The sharks, missing from Spiked’s league tables and the pronouncements of ministers, are commercial funders, government departments and research contracts containing publication vetoes. There are several possible reasons why Spiked (and ministers) might want to avoid mentioning those issues. Spiked has been partly funded by the Koch brothers, billionaire climate change deniers with fossil fuel interests.
The people refused a platform because they want to attack multi-culturalism or trans rights can hardly claim they lack other outlets for their views. By contrast, research funders have the power to stop research or suppress inconvenient findings altogether. The British Medical Journal has described how “drug research, even from clinical trials” is “routinely suppressed… harming patients and increasing healthcare costs.”
The real free speech issue
My university is not the villain painted by Spiked, but there are more subtle constraints on free speech which operate behind the scenes in all universities. I have been quietly warned or admonished in the past for criticising organisations on whom we rely.
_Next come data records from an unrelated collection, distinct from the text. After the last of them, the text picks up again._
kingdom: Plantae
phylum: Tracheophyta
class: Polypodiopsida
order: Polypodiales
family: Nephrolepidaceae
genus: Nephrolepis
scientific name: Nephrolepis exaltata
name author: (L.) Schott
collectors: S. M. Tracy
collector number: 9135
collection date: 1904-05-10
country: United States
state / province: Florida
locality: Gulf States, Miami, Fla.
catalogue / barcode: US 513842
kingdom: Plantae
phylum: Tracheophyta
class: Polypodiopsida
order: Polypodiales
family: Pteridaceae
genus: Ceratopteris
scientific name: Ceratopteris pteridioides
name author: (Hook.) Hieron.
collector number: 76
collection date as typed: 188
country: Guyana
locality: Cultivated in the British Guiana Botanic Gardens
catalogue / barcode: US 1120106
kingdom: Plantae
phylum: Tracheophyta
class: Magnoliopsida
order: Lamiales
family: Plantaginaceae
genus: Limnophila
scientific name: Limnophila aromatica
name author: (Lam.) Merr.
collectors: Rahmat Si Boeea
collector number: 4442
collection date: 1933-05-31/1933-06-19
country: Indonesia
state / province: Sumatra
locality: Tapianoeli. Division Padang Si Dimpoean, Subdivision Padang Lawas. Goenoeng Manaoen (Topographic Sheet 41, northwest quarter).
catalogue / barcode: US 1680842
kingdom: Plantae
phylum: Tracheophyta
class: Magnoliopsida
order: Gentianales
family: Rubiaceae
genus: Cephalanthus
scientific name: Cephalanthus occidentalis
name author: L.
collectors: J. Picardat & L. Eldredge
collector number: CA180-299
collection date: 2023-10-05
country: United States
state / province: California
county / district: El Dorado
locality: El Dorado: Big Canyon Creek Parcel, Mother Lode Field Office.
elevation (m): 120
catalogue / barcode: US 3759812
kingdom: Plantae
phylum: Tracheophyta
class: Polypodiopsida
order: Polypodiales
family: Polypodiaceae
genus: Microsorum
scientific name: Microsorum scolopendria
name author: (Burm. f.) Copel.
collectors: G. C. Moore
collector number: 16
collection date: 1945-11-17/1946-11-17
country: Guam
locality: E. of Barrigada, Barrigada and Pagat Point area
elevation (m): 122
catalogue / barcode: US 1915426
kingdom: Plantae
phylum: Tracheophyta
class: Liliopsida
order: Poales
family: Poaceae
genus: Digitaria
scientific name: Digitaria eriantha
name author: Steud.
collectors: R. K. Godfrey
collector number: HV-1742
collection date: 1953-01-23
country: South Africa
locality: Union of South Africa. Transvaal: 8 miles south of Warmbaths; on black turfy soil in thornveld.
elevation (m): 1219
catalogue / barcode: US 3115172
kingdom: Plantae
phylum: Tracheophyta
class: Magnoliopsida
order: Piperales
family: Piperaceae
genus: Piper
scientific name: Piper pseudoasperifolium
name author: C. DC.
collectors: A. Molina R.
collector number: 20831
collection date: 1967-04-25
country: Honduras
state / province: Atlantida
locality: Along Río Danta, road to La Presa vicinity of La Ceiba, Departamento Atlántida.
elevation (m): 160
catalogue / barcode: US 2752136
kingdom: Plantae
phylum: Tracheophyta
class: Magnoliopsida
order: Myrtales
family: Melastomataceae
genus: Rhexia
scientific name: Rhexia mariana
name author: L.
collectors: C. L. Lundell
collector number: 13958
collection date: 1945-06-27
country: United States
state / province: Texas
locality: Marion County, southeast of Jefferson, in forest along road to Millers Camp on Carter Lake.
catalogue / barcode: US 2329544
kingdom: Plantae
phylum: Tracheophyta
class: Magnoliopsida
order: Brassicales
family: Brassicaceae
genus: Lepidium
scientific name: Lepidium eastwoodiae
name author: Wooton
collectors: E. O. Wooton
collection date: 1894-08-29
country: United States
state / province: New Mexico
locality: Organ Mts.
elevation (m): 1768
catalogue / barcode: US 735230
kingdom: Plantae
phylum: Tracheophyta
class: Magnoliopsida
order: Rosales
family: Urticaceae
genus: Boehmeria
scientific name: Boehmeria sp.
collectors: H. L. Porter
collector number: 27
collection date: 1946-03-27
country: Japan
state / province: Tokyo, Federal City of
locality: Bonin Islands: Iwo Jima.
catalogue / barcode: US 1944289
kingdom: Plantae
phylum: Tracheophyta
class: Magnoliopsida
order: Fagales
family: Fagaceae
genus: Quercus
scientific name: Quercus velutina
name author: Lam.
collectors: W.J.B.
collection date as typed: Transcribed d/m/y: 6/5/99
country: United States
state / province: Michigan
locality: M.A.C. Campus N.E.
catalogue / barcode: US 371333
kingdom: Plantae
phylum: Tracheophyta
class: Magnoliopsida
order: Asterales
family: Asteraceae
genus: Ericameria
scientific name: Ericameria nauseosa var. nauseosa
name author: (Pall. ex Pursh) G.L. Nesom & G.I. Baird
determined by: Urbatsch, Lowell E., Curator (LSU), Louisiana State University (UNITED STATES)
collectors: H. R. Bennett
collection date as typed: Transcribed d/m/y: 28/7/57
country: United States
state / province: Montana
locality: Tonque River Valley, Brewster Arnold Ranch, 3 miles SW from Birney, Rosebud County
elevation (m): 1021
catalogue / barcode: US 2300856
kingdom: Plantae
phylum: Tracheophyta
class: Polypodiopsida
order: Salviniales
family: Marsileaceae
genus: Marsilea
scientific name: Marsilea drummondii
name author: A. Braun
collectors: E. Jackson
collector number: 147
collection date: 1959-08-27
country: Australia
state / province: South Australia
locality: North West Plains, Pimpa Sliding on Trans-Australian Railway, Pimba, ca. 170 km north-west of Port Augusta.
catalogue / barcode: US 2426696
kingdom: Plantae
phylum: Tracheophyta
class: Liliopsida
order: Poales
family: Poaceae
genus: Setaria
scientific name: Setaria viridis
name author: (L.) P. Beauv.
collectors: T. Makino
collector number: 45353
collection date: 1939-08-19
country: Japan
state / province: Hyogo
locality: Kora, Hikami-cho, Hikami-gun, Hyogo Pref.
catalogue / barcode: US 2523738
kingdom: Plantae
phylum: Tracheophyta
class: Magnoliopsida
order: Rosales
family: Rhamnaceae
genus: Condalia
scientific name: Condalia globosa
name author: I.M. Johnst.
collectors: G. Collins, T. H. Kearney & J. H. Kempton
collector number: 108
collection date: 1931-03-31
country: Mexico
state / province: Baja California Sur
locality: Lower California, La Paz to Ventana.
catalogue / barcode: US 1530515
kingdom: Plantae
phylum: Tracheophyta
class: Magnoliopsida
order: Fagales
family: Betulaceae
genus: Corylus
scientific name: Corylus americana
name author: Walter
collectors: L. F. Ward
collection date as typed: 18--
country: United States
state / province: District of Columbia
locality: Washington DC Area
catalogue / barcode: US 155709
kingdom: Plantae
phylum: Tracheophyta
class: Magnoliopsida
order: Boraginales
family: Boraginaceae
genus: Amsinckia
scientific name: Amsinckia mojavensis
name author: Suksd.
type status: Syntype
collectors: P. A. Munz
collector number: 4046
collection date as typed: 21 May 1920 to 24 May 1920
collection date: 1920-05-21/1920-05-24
As I describe in my recent book Roads Runways and Resistance, after my arrest with Extinction Rebellion, an anonymous third-hand and deniable source in Whitehall told me that I was blacklisted from government research contracts. They haven’t managed to silence me, because I am near enough to retirement not to care. Younger academics concerned about their career prospects quickly learn which areas they should steer clear of.
Free speech in universities is a genuine concern, one which we should all support. But this campaign by the government will do little to address the real problems. It is the latest round in a dangerous game of ‘divide and rule’.
We only have to look across the Atlantic to see what happens when politicians start to demonise the people they associate with their opponents.
Steve Melia is a Senior Lecturer in Transport and Planning at the University of the West of England.
Steve Melia’s Roads Runways and Resistance – from the Newbury Bypass to Extinction Rebellion is published by Pluto Press. His website is here.
Editor: Dougie Smith and Munira Mirza were contacted for this piece via No 10 but no response was received by time of publication.